February 10, 2020 – There were 32 lake sturgeon harvested during day 3 of the 2020 sturgeon spearing season on the Winnebago System. The 13 fish registered from Lake Winnebago today bring the season total to 87 fish, while the 19 fish registered on the Upriver Lakes bring that season total to 143 fish.
The southern registration stations on Lake Winnebago continue to see the highest registration numbers. A more detailed breakdown of today’s harvest is available through the following link:
The largest fish registered on Lake Winnebago today was 90.1 pounds (70.7 inches) and brought into Payne’s Point by Patrick Roggow.
The largest fish taken from the Upriver Lakes was 84.1 pounds (66.9 inches) and registered at Boom Bay by Jayme Prey.
Due to the slow pace of the 2020 spearing season, we will be closing our registration stations at Quinney, Jerry’s Bar, Payne’s Point, and Boom Bay for the remainder of the week (Tuesday-Friday).

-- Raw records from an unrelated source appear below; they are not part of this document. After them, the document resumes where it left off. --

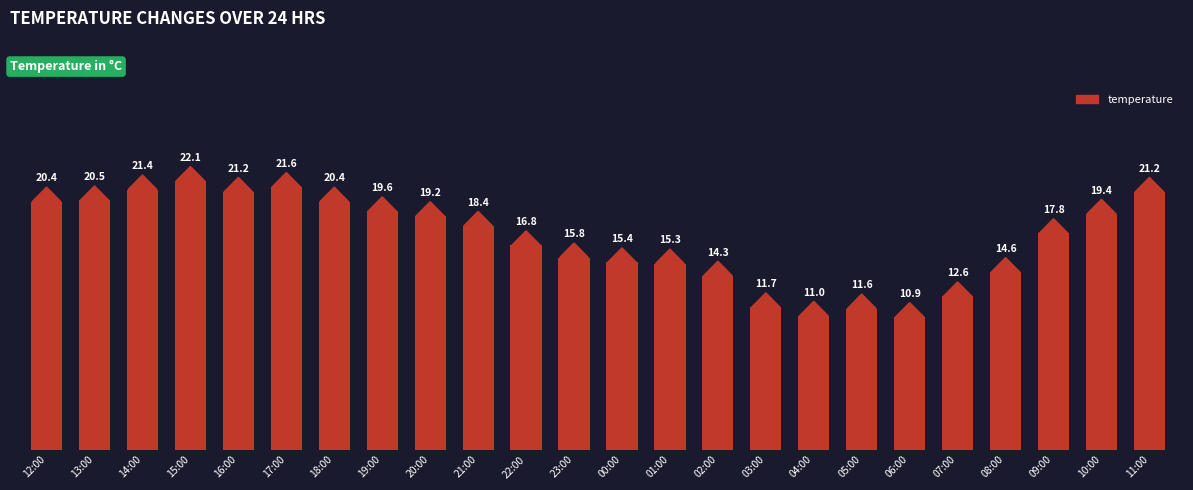

At which category does the chart reach its peak across all series?

15:00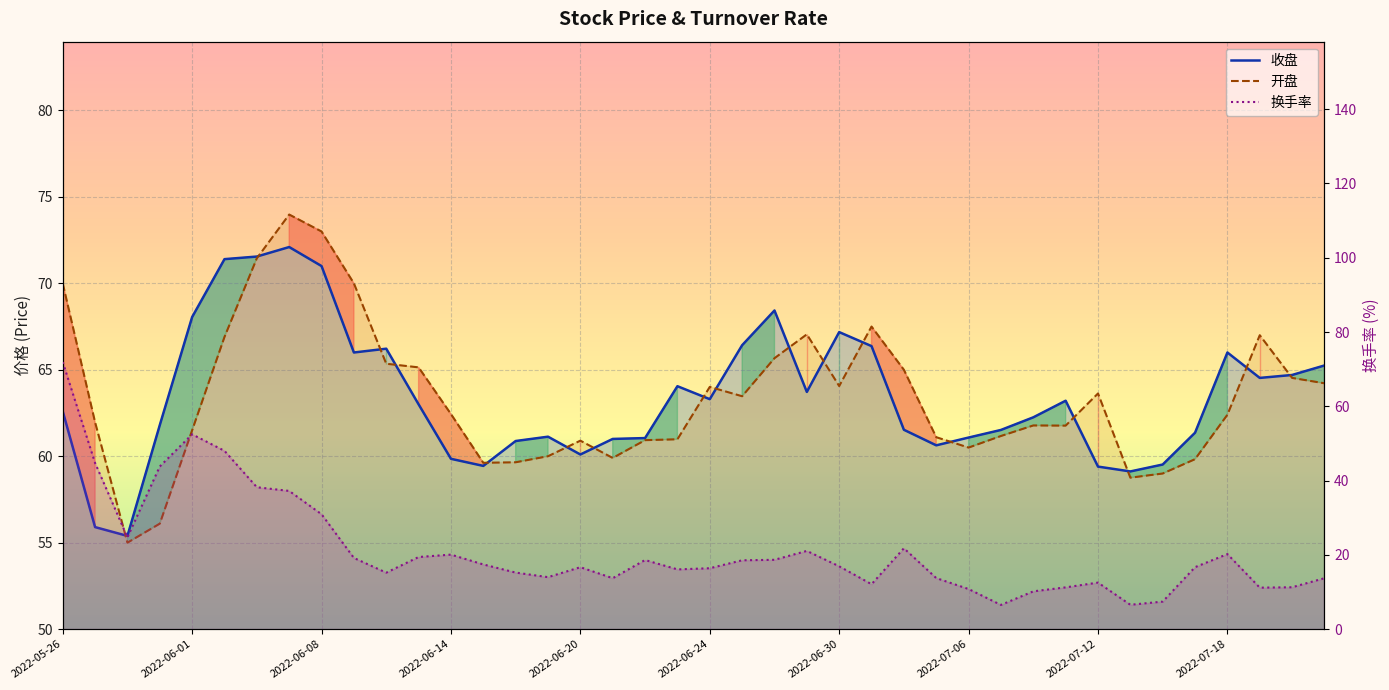

What is the label of the 19th point from the right?

2022-06-27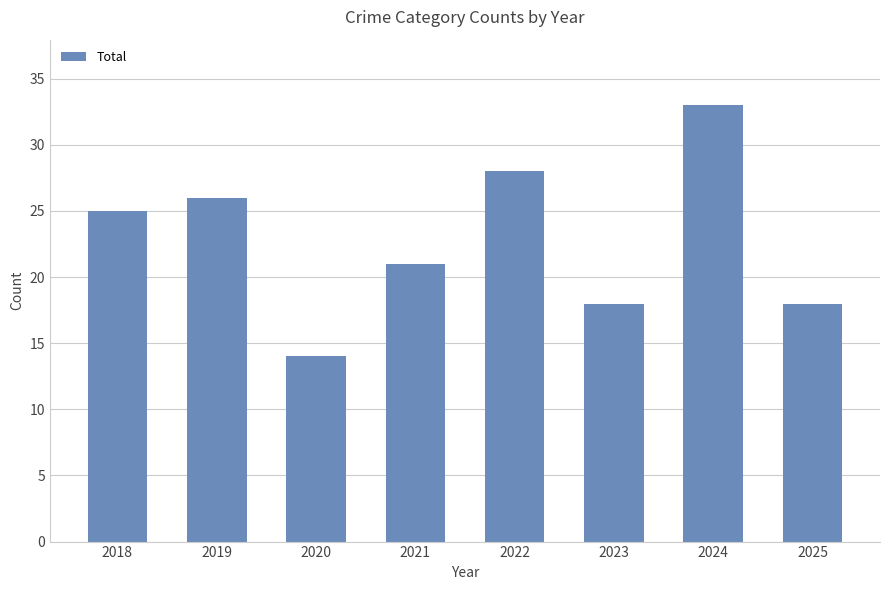

Between 2019 and 2025, which is larger?

2019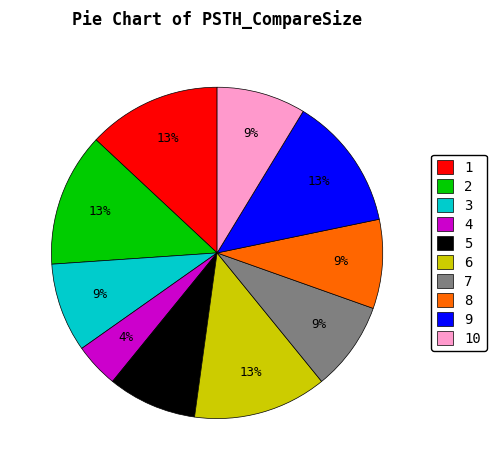

The 6 slice represents 13% of the pie. True or false?

True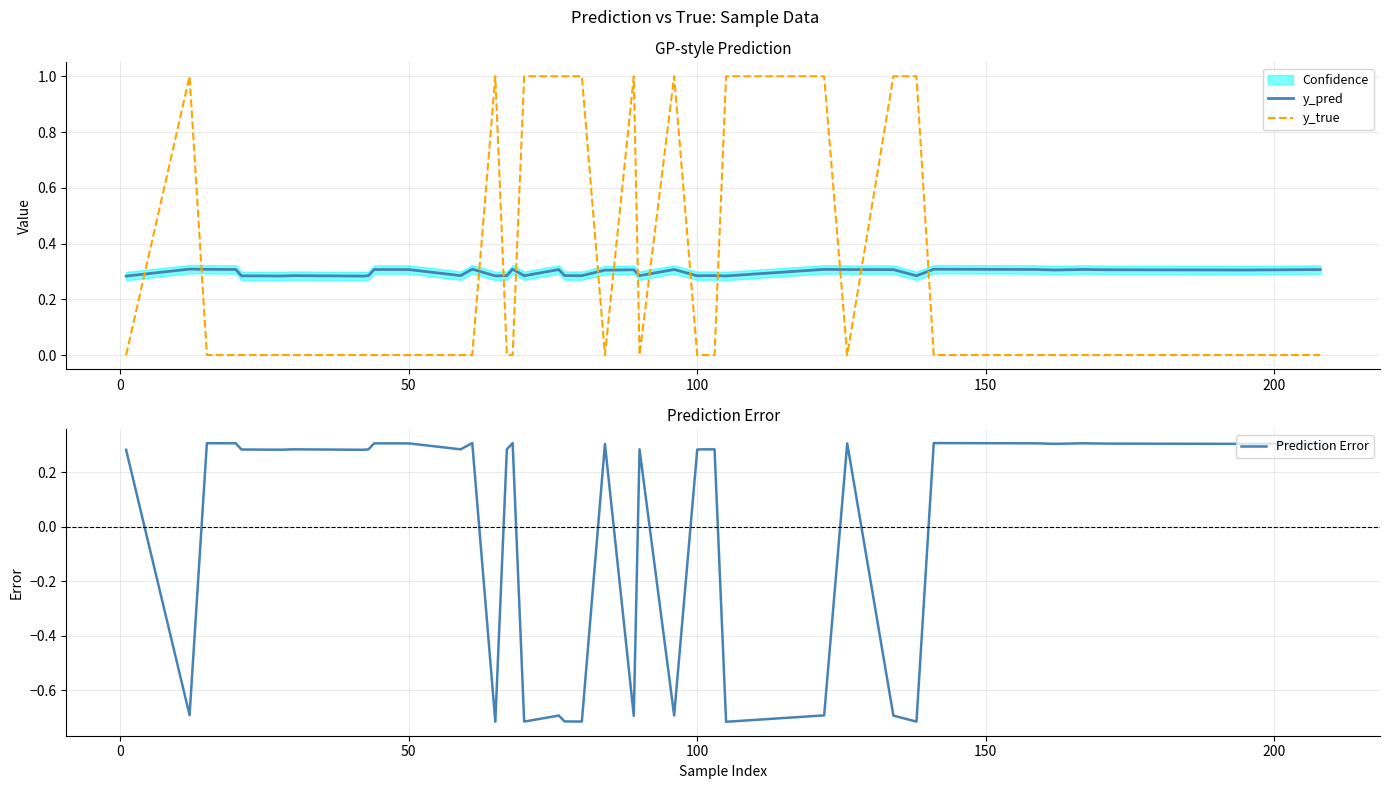

The value of y_true at 100 is -0.3. True or false?

False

We anticipate reopening these stations for Saturday and Sunday of weekend #2. Successful spearers can register their fish at Waverly Beach, Stockbridge Harbor, Jim and Linda’s, and Wendts on Lake Winnebago and at either Critter’s or Indian Point on the Upriver Lakes.
Sturgeon spearing is a sport that requires a lot of patience and perseverance. Every year our staff working at registration stations are excited to hear stories of spearers who have been waiting for years, sometimes decades, to harvest their first fish. Kaitlyn Ortlieb registered her first sturgeon at Stockbridge Harbor on Sunday, Feb. 9, 2020 and her story went well beyond the 61.2 pound (60.6 inch) fish itself. Kaitlyn recalls sitting with her father since she was roughly 5 years old; she’s now 29. In all those years, she recalls seeing one fish speared while she was sitting with her father. Things changed on Sunday and it was her turn to throw the spear. Ironically, Kaitlyn was not sitting with her father and she says she may never sit with him again after getting her first fish this past weekend. Congratulations Kaitlyn on your first fish.

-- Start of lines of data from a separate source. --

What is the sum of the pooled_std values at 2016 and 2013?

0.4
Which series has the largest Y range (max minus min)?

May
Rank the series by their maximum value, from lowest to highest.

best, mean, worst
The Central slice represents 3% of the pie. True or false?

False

Today’s Vignette: “The 1950 Sturgeon Spearing Season”
Most spearing enthusiasts are aware of the rich history associated with sturgeon spearing on the Winnebago System. Over the past few years, I’ve tried to convey some of this history in my daily reports and I plan to continue that trend this season. Today I will provide insight into the 1950 spear harvest that was held on Lake Winnebago. The 1950 spearing season was open from February 1-March 1 (29 days) and was regulated by a 30″ minimum length limit. Mandatory registration of harvested lake sturgeon wasn’t required until the 1955 season, so harvest during the 1950 season was estimated via catch cards where spearers could voluntarily report their catch. A document describing the 1950 spearing season is available through the link below. A few highlights from the season:
Cost of spearing licenses increased from $0.05 to $1 per license.
2,019 unique license holders.
Spearers could purchase up to five licenses.
Harvest estimated at 793 fish when extrapolating harvest reporting out to all license holders.
Many spearers reported harvesting multiple fish.
Reported sex ratio of 73 males to 28 females is likely inaccurate as many spearers likely reported F1 females (no visible eggs) as males. The sex ratio of the 2019 Lake Winnebago harvest was 57% females and 43% males. Accurately determining sex and reproductive stage of harvested fish is important to the current management program. Thus, the need to maintain in-person registration of all harvested lake sturgeon.